Il 13 novembre si apre a Varese il processo, con un clamoroso colpo di scena. Amedeo Bertolo, l’unico a non aver rispettato il patto di consegnarsi se uno solo degli antifascisti fosse stato preso, riuscì ad arrivare in tribunale facendosi passare per praticante di un avvocato, beffando i carabinieri dentro e fuori il Palazzo di Giustizia e si identificò di fronte ai giudici. Il 21 novembre si tenne l’ultima udienza contro gli accusati e la giuria entrò in camera di consiglio.

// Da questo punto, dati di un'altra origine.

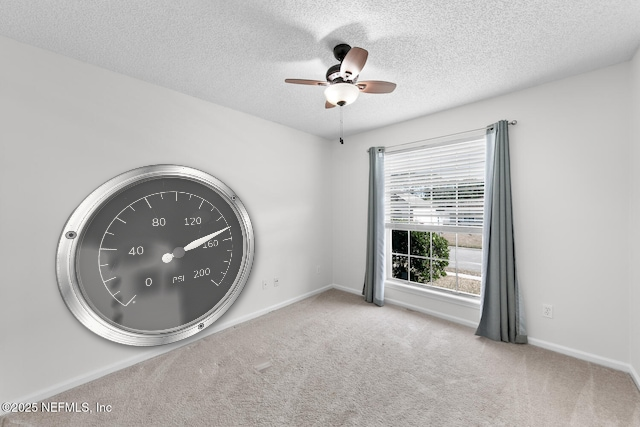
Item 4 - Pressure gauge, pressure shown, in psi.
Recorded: 150 psi
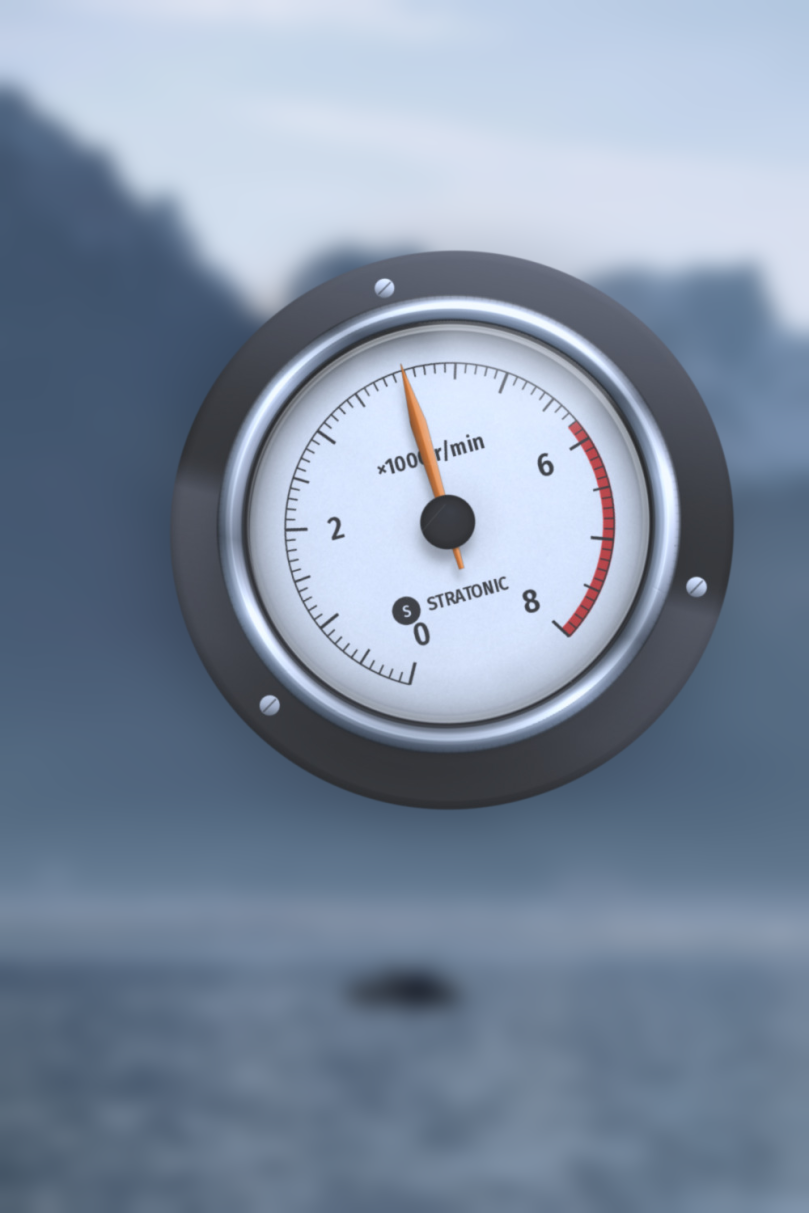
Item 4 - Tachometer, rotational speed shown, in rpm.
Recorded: 4000 rpm
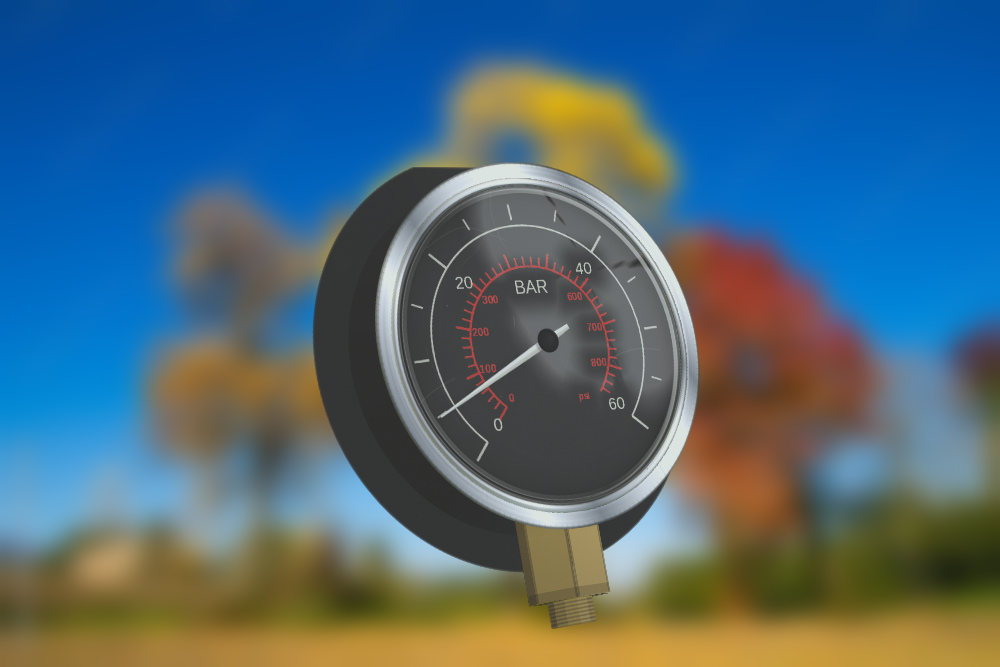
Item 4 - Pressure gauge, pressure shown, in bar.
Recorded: 5 bar
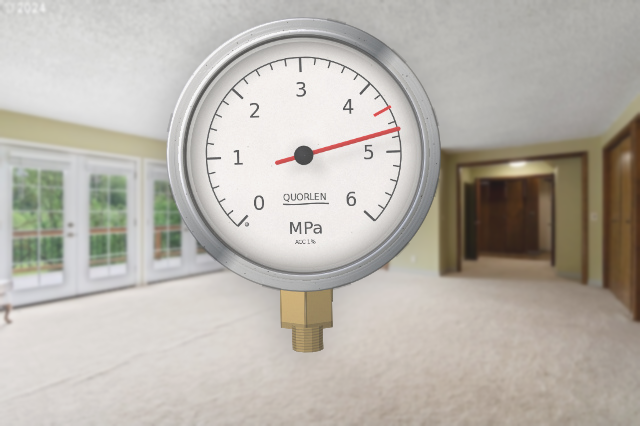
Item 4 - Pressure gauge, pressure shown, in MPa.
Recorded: 4.7 MPa
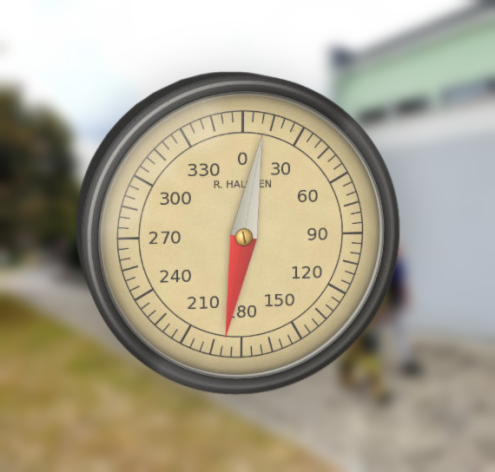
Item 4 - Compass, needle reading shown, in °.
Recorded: 190 °
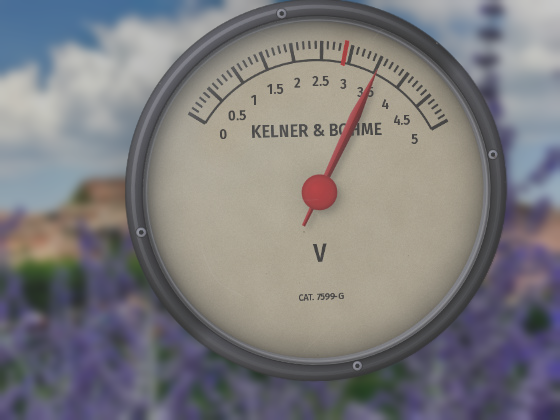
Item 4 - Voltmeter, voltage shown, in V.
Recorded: 3.5 V
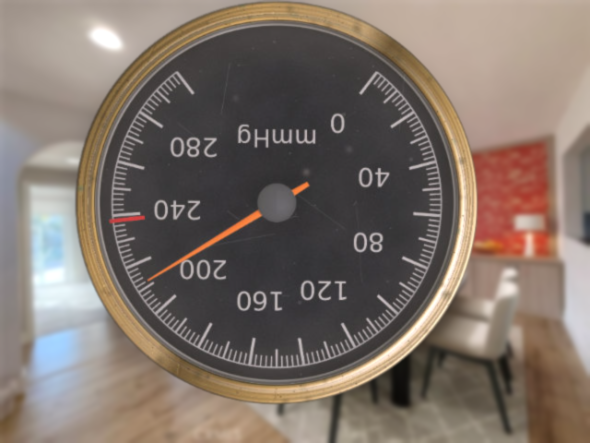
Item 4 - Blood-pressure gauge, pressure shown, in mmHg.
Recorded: 212 mmHg
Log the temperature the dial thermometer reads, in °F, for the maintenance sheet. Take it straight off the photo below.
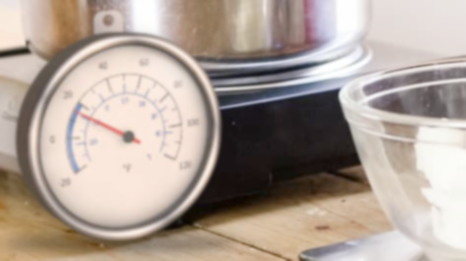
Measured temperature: 15 °F
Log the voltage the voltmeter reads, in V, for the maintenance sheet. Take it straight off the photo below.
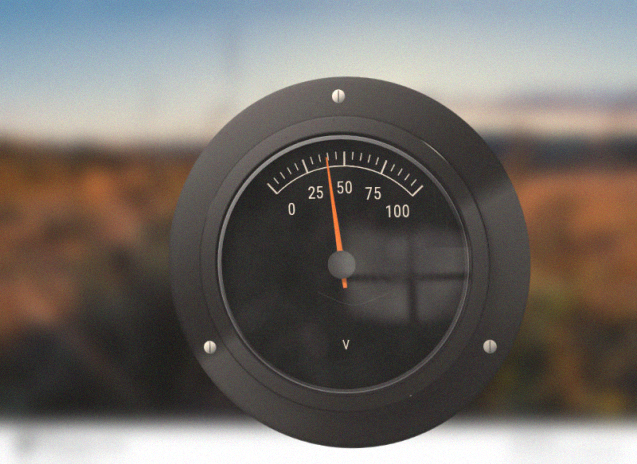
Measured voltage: 40 V
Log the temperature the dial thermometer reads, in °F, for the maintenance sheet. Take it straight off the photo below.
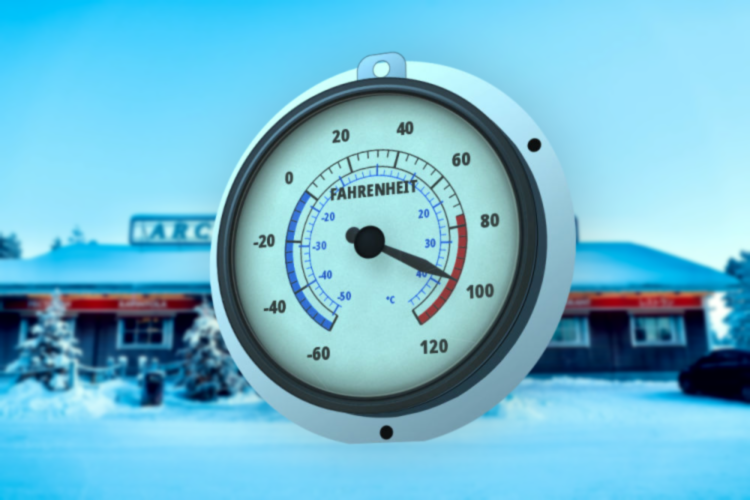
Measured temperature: 100 °F
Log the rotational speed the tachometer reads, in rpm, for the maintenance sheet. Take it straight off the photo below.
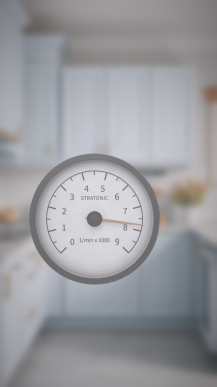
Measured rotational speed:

Dopo due ore furono emesse le seguenti condanne: otto mesi di carcere a De Tassis; sette mesi e venti giorni a Bertolo, Pedron e Tomiolo; sette mesi a Gerli; Bertani e Novelli-Pagliani furono condannati rispettivamente a sei e cinque mesi; cinque mesi a Fornaciari. Le altre condanne furono: cinque mesi a Sartori; quattro mesi ai giornalisti Nobile e Dell’Acqua. Vincenzo Vaccari invece fu assolto. Tutti gli imputati ebbero la sospensione totale della condanna, la non iscrizione dei condannati nei casellari giudiziari e la liberazione immediata. Nella sentenza i giudici, presieduti da Eugenio Zumin, riconobbero che gli imputati avevano «agito per motivi di particolare valore morale e sociale», un’attenuante prevista dal famigerato Codice Rocco ma applicata solo nei casi di delitto d’onore, come all’epoca venivano definiti i femminicidi nella cattolicissima Italia. Il processo si trasformò in un gigantesco atto di protesta e di propaganda antifranchista, così come già era successo il 13 dicembre 1950 nel processo di Genova contro gli italiani Gaspare Mancuso, Gaetano Busico e Eugenio de Lucchi, autori dell’occupazione del consolato di Spagna a Genova, l’8 novembre del 1949.

Jorge Conill fu incredibilmente ingrato con i compagni che di fatto gli salvarono la vita. In carcere, Conill scriverà più di trecento libri, cinque brevi opere teatrali, poesie e relazioni. Abbandonò l’anarchismo e si unì al PSUC, partito comunista catalano del quale sarebbe stato leader politico di Barcellona dove fu vicepresidente del Consiglio Provinciale. La fiaccola dell’anarchia si sbiadì prima nelle posizioni eurocomuniste per spegnersi nel PSC, filiale catalana del PSOE. Conill, morto nel ’98 a 59 anni, attribuì la sua salvezza all’intervento di Montini, anche se in realtà il futuro Paolo VI intervenne pubblicamente solo l’8 ottobre, quando cioè il Tribunale aveva già confermato la condanna a 30 anni di carcere.